El sistema es capaz de mantener la corriente incluso cuando las tormentas provocan cortes en la red, algo indispensable para un lugar de máxima seguridad. El sistema de microrred distribuida, además, supone un ahorro de 100.000 dólares al año (unos 80.000 euros).

Para que el sistema sea totalmente fiable es esencial una serie de baterías que almacenan energía. La microrred ha sido desarrollada por Chevron Energy Solutions y es una de las mayores y más avanzadas de Estados Unidos.
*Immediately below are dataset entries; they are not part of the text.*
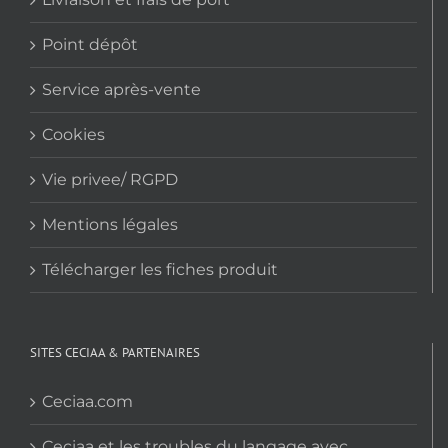
Point dépôt
Service après-vente
Cookies
Vie privee/ RGPD
Mentions légales
Télécharger les fiches produit
SITES CECIAA & PARTENAIRES
Ceciaa.com
Ceciaa et les troubles du langage avec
Es el último ejemplo de una nueva tecnología de red inteligente, una alternativa más limpia, fiable y, normalmente, más barata que la red convencional. La inversión compensa económicamente con subvenciones y, en algunos lugares, incluso sin ellas.

Las microrredes, además, permiten nuevos usos para las energías solar y eólica. La intermitencia de estas fuentes de energía hace que su gestión resulte un reto. Pero, al combinarlas con baterías y otras fuentes de energía, pueden ser un refuerzo fiable de las fuentes energéticas convencionales.

Las microrredes usan un software especial y electrónica de potencia para integrar múltiples fuentes de energía y sistemas de almacenaje para proporcionar electricidad las 24 horas del día. En el caso del sistema instalado en la cárcel Santa Rita, se han instalado controladores en red en cada fuente de energía, también en un gran grupo formado por miles de baterías, así como en el punto en que la cárcel se conecta a la red, para coordinar la energía de los generadores diésel, los paneles solares y, en fin, todas las fuentes. El sistema informático usa algoritmos para que el sistema consiga el máximo potencial de cada fuente de energía.

En ocasiones, se puede usar la capacidad del sistema para disminuir el consumo energético temporalmente en la cárcel en usos como el aire acondicionado o la iluminación y crear un excedente energético para vender a la red.